Pour lui, la seule bataille qui vaille est celle de la candidature de Ousmane Sonko et de la libération des détenus politiques. Dans cet élan, il a toujours mobilisé les militants devant le domicile de Sonko pour l’accompagner à chaque fois qu’il devait se rendre au tribunal. D’ailleurs lui-même a été interpellé et poursuivi pour association de malfaiteurs, menaces de voie de fait, violences dans le dossier opposant Ousmane Sonko et Adji Sarr avant d’être libéré plus tard. Élu député à l’Assemblée nationale, il joue pleinement son rôle de parlementaire et ne rate jamais le pouvoir dans ses prises de parole. Farouche défenseur d’Ousmane Sonko, ce titulaire d’une maîtrise en anglais pourrait, pourquoi pas, être la pièce de rechange de son leader à l’élection présidentielle de 2024.
Guy Marius Sagna, « le «baobab » que rien n’ébranle »

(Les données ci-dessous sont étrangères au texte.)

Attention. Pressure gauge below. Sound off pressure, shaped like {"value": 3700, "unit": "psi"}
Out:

Son nom «Guy», si on le lit en Ouolof, renvoie au gigantesque et mystérieux arbre qu’est le baobab. Hasard ou pas de toute façon Guy Marius Sagna est l’incarnation du courage, de la témérité, de la bravoure voire du stoïcisme. Né en 1979, il s’est fait un nom à travers le mouvement Front pour une révolution Anti-impérialiste, Populaire et Panafricaine (Frapp France Dégage). Activiste de renommée, le trublion Guy est dans tous les combats aussi bien politiques que sociaux. Défenseur infatigable des personnes victimes d’oppression, ses combats dépassent nos frontières. La lutte anti-impérialiste, le départ des bases militaires étrangères, le refus des APE et le CFA... sont au cœur de ses préoccupations. Au Sénégal, il s’implique dans toutes les causes, des plus justes aux plus improbables. Cet engagement lui vaut d’être le recordman des arrestations puisqu’il aurait été interpelé une quarantaine de fois. On se rappelle encore le défi qu’il avait lancé au régime de descendre dans la rue si la hausse sur le prix de l’électricité est maintenue. Il avait réussi de façon spectaculaire en novembre 2019 à marcher de la place de l’indépendance jusqu’aux grilles du palais présidentiel.

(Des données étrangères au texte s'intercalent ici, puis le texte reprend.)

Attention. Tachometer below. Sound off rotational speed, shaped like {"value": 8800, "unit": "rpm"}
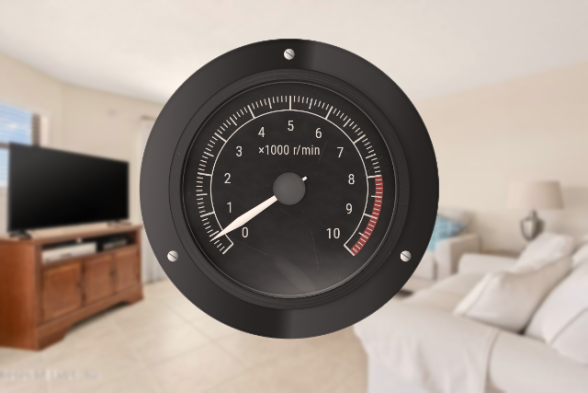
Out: {"value": 400, "unit": "rpm"}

Parmi les catégories de la population qu’il défend le plus, les détenus qu’il a eu à côtoyer en prison. Il se fait l’écho de leur moindre mouvement d’humeur, de leur plus petite altercation avec les matons, de leurs multiples grèves de la faim. Très proche de Ousmane Sonko, «le baobab» s’est toujours érigé en bouclier pour le protéger même lorsque les hommes de tenue ont voulu l’extirper de son véhicule pour le déposer au tribunal. Les prisonniers aussi ne sont pas en reste puisqu’il ne cesse de dénoncer leurs conditions de détention qu’il juge à l’encontre du respect des droits humains. Élu député dans la circonscription du leader de Pastef, Guy Marius Sagna poursuit son combat à l’Assemblée nationale en usant de son éloquence et d’un style qui impose qu’on lui prête attention. Actuellement en tournée en Europe pour sensibiliser et mobiliser la Diaspora en vue de la prochaine élection présidentielle, Guy est déjà dans les habits d’un futur candidat en précampagne. Dans l’éventualité de l’inéligibilité de Sonko, son nom est de plus en plus cité comme étant le meilleur profil pour être le plan B du leader de Pastef.